Para el investigador de la Fundación Milenio, Orlando Castellón, el IGF es un impuesto político, ineficaz, que espanta los capitales y desincentiva las inversiones, por lo que es necesario realizar una reforma tributaria para mejorar las recaudaciones.

“La recaudación del IGF es totalmente incipiente. Su presión tributaria es menor al 0,02 por ciento y sus efectos son negativos para la economía. ¿Cómo se puede progresar de esta forma? El círculo de la pobreza radica en la ausencia de capital, sin dinero no se puede crecer, se debe incentivar la llegada de capital”, indicó.

El informe Inversión Extranjera Directa en América Latina y el Caribe 2021, de la Comisión Económica para América Latina y el Caribe (Cepal), señala que en 2018 Bolivia recibió 302 millones de dólares de IED, pero en 2019 salieron del país 217 millones de capitales extranjeros. En 2020, año en que se promulgó la Ley 1357 de IGF, salieron del país 1.097 millones de dólares de IED, de modo que la cifra se disparó en 70 por ciento.

“Si hacemos un análisis, las consecuencias son más negativas que positivas y eso se ve con estadísticas de la Cepal. En vez de traer nuevas inversiones al país, más bien han salido capitales, una de las razones es este tipo de medidas, que desalienta la inversión extranjera y termina desincentivando la permanencia de capital dentro del país”, explicó Castellón.

Por su parte, el presidente de la Cámara de Industria, Comercio y Servicios de Cochabamba (ICAM), Ramón Daza, dijo que el IGF tiene muy poco impacto económico para el país, por lo que considera que se necesitan otras leyes que impulsen el empleo y una real reactivación económica.

Daza también recomienda realizar una reforma tributaria para que todos los que tengan actividades económicas paguen impuestos.

El economista Germán Molina afirmó que el IGF genera una recaudación adicional que beneficia las arcas del Estado y que a corto plazo le permite cubrir algunos gastos debido al momento de iliquidez que atraviesa.

Sin embargo, Molina coincidió en que el impuesto es un desincentivo para los inversionistas y desanima los nuevos emprendimientos.

“El IGF es favorable a corto plazo, pero los efectos se verán a mediano y largo plazo”, dijo.
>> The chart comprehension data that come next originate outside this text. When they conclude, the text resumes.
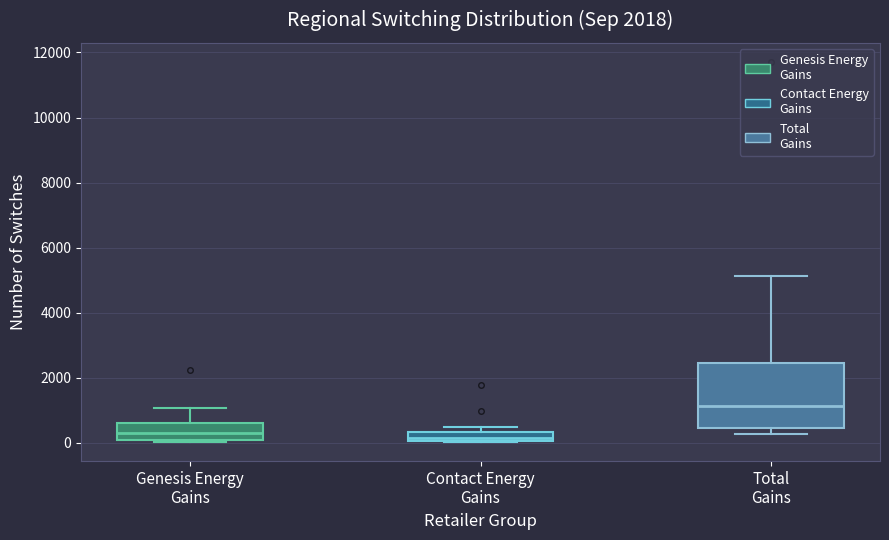

Where does the upper whisker of the box for Genesis Energy Gains end on the y-axis? The values are not printed on the chart, so give them approximately, as read against the axis.

1000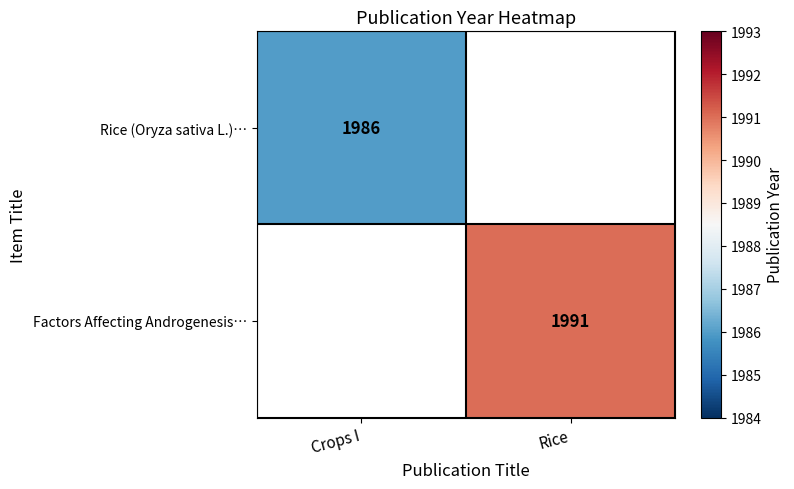

The Factors Affecting Androgenesis… series shows 2706 at Rice. True or false?

False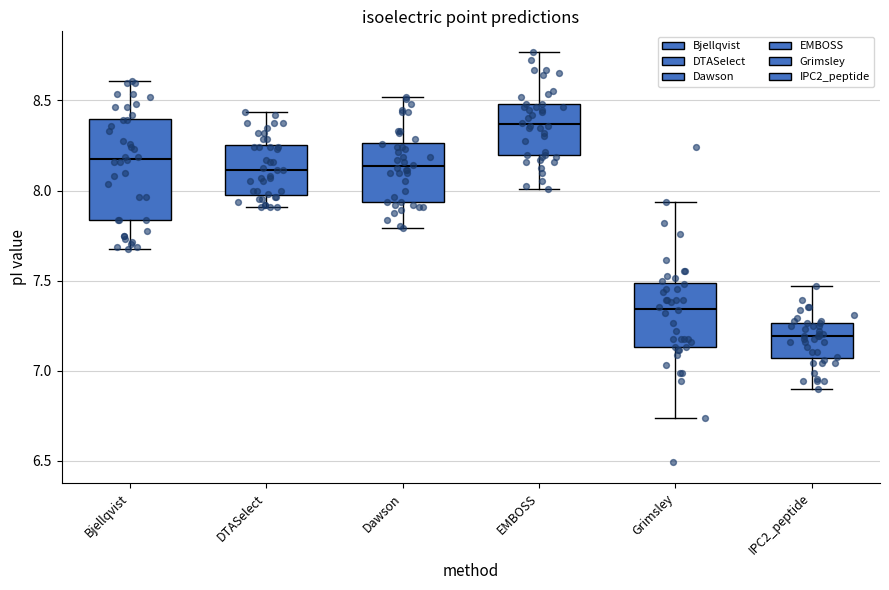

Reading left to right, read every box against the y-axis: the position of its median line, the range the box covers, and the ends of its whiskers. The values are not printed on the chart, so give them approximately, as read against the axis.

Bjellqvist: median 8.20, box 7.85 to 8.40, whiskers 7.65 to 8.60
DTASelect: median 8.10, box 8.00 to 8.25, whiskers 7.90 to 8.45
Dawson: median 8.15, box 7.95 to 8.25, whiskers 7.80 to 8.50
EMBOSS: median 8.35, box 8.20 to 8.50, whiskers 8.00 to 8.75
Grimsley: median 7.35, box 7.15 to 7.50, whiskers 6.75 to 7.95
IPC2_peptide: median 7.20, box 7.05 to 7.25, whiskers 6.90 to 7.45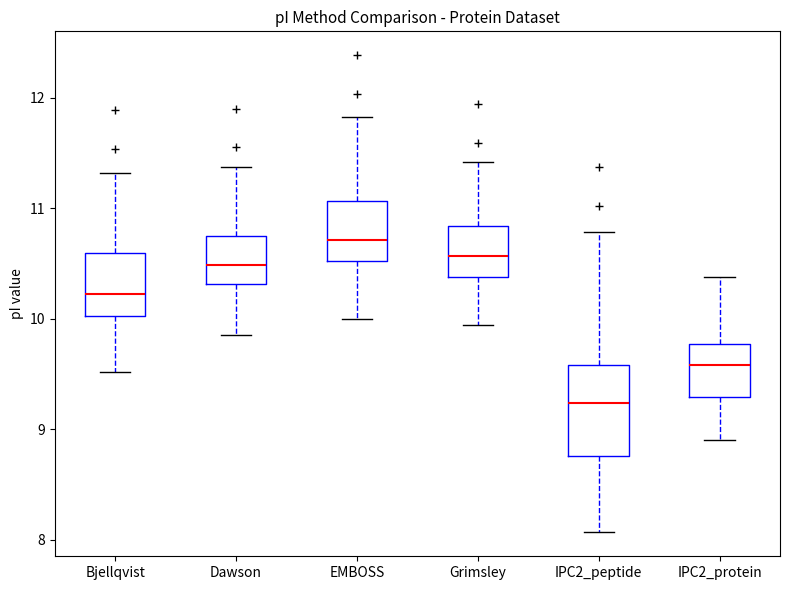

Reading left to right, transcribe this box plot: for each box, give where its median line is, the range the box spans, and where its two whiskers end, as read against the y-axis. The values are not printed on the chart, so give them approximately, as read against the axis.

Bjellqvist: median 10.2, box 10.0 to 10.6, whiskers 9.5 to 11.3
Dawson: median 10.5, box 10.3 to 10.7, whiskers 9.9 to 11.4
EMBOSS: median 10.7, box 10.5 to 11.1, whiskers 10.0 to 11.8
Grimsley: median 10.6, box 10.4 to 10.8, whiskers 9.9 to 11.4
IPC2_peptide: median 9.2, box 8.8 to 9.6, whiskers 8.1 to 10.8
IPC2_protein: median 9.6, box 9.3 to 9.8, whiskers 8.9 to 10.4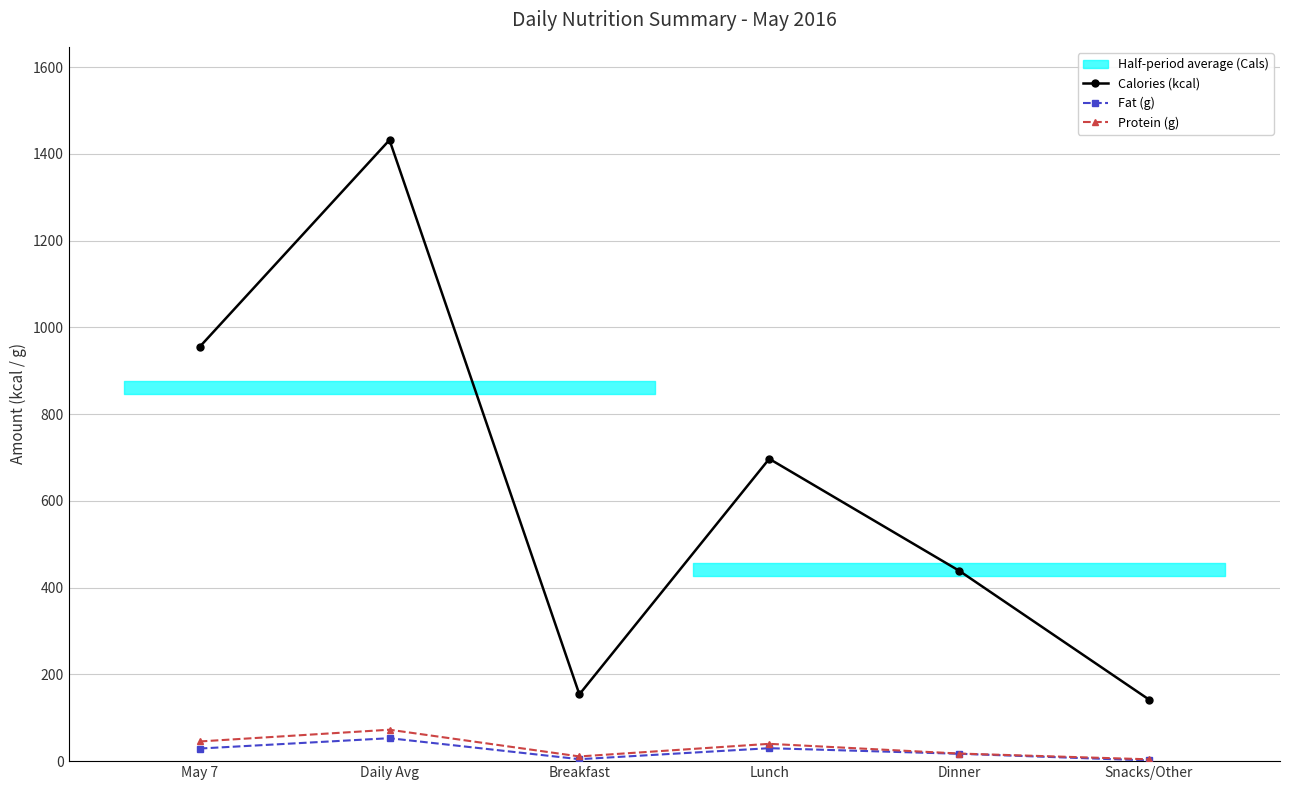

What are all the series names shown in the legend?

Calories (kcal), Fat (g), Protein (g)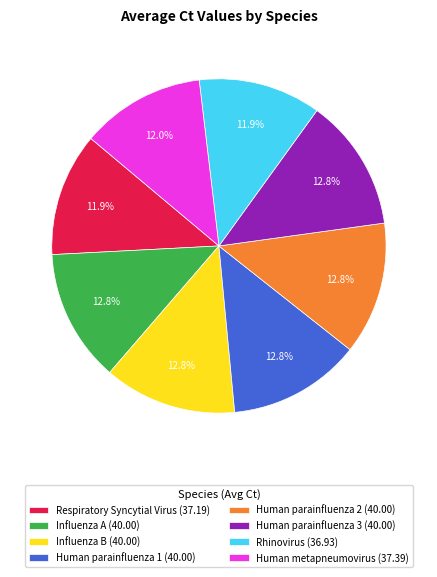

Approximately how many times larger is the value at Influenza A (40.00) compared to Human metapneumovirus (37.39)?

1.1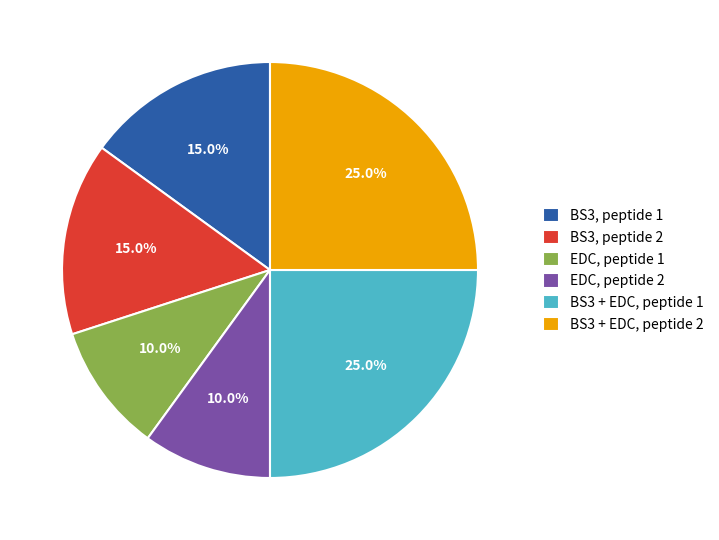

What portion of the pie excludes EDC, peptide 2?

90.0%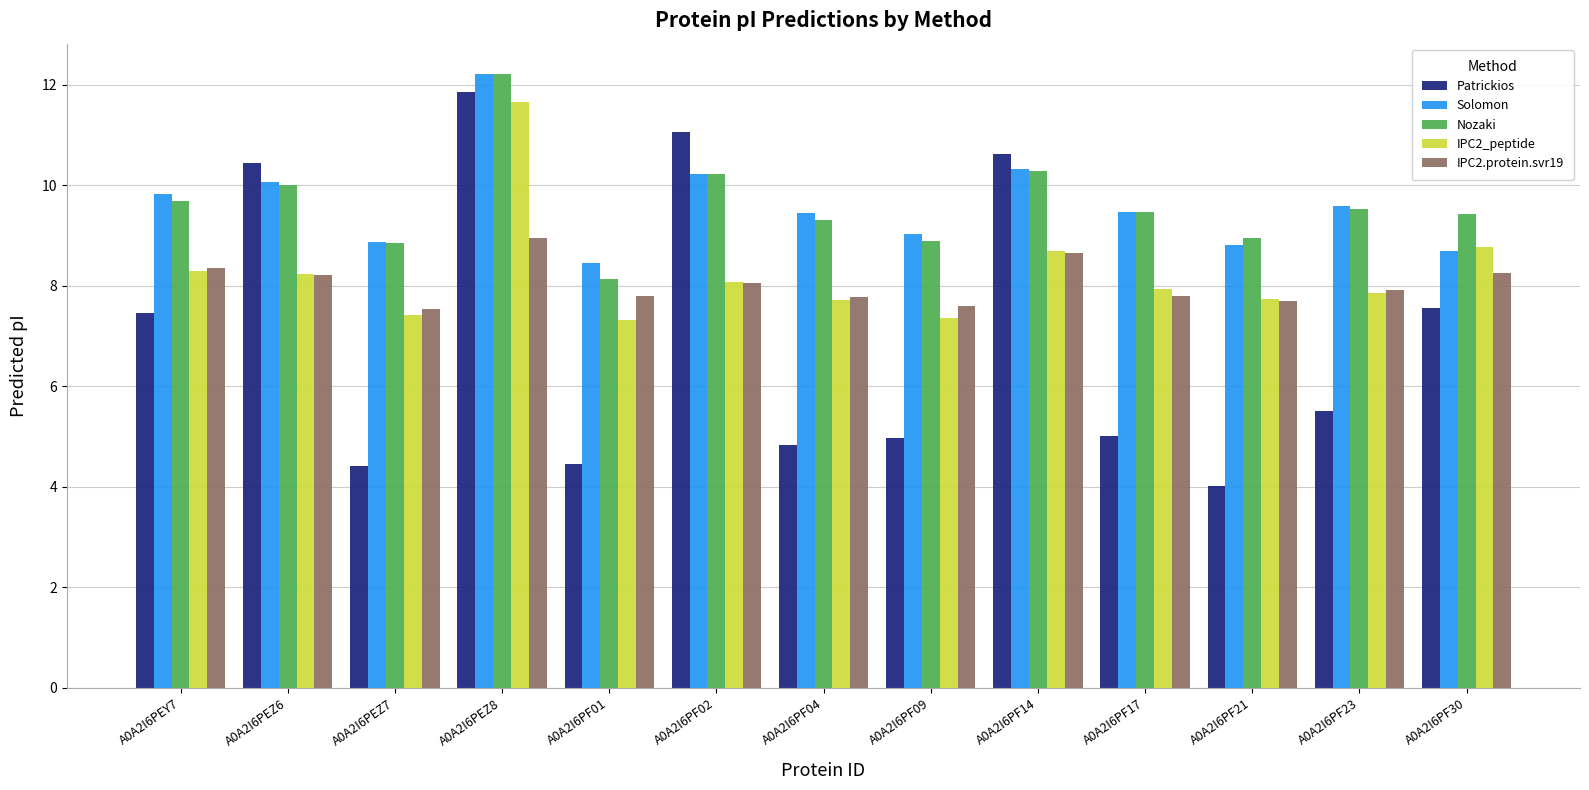

What are all the series names shown in the legend?

Patrickios, Solomon, Nozaki, IPC2_peptide, IPC2.protein.svr19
Las personas naturales, residentes en el país, con una fortuna neta acumulada situada o colocada en el territorio nacional o en el exterior mayor de 30 millones de bolivianos, debieron pagar el IGF hasta el 31 de marzo de 2022.

Mientras que las personas nacionales o extranjeras que no residen en el país pero que poseen en Bolivia ese monto, debieron pagar el impuesto hasta el último día hábil de abril.

El artículo 15 de la Ley 1357 del IGF establece que la multa por incumplir el pago del IGF equivale al 200 por ciento del tributo omitido.

Tributo ineficiente.

Para Castellón, el actual sistema tributario es complejo, inequitativo, ineficiente, burocrático y que busca recaudación a través de multas y sanciones, de modo que genera incertidumbre en los contribuyentes.

“Todo es causal de multa, buscan recaudar más por las sanciones que por el cobro de impuestos. Mientras no haya una reforma tributaria vamos a seguir en este sistema que ya ha cumplido su ciclo de vida, lastimosamente. Estamos en los últimos puestos de eficiencia tributaria en el mundo”, explicó Castellón.

Dijo, además, que la ley del IGF presenta problemas técnicos y compite con la Ley 031 de Autonomías, que señala que los impuestos patrimoniales deben cobrarlo los municipios. Y es que la ley del IGF también tiene tuición en los bienes patrimoniales.

“Si alguien posee estos bienes debería liquidar para poder pagar el impuesto, ahí se produce otro efecto en lo que es el IGF. La ley reconoce como pago a cuenta lo que se ha pagado en el municipio, es otra forma de eludir. Ahí existe esta incompatibilidad”, dijo Castellón.

240

Millones de bolivianos es el monto recaudado por Impuestos Nacionales por el Impuesto a las Grandes Fortunas.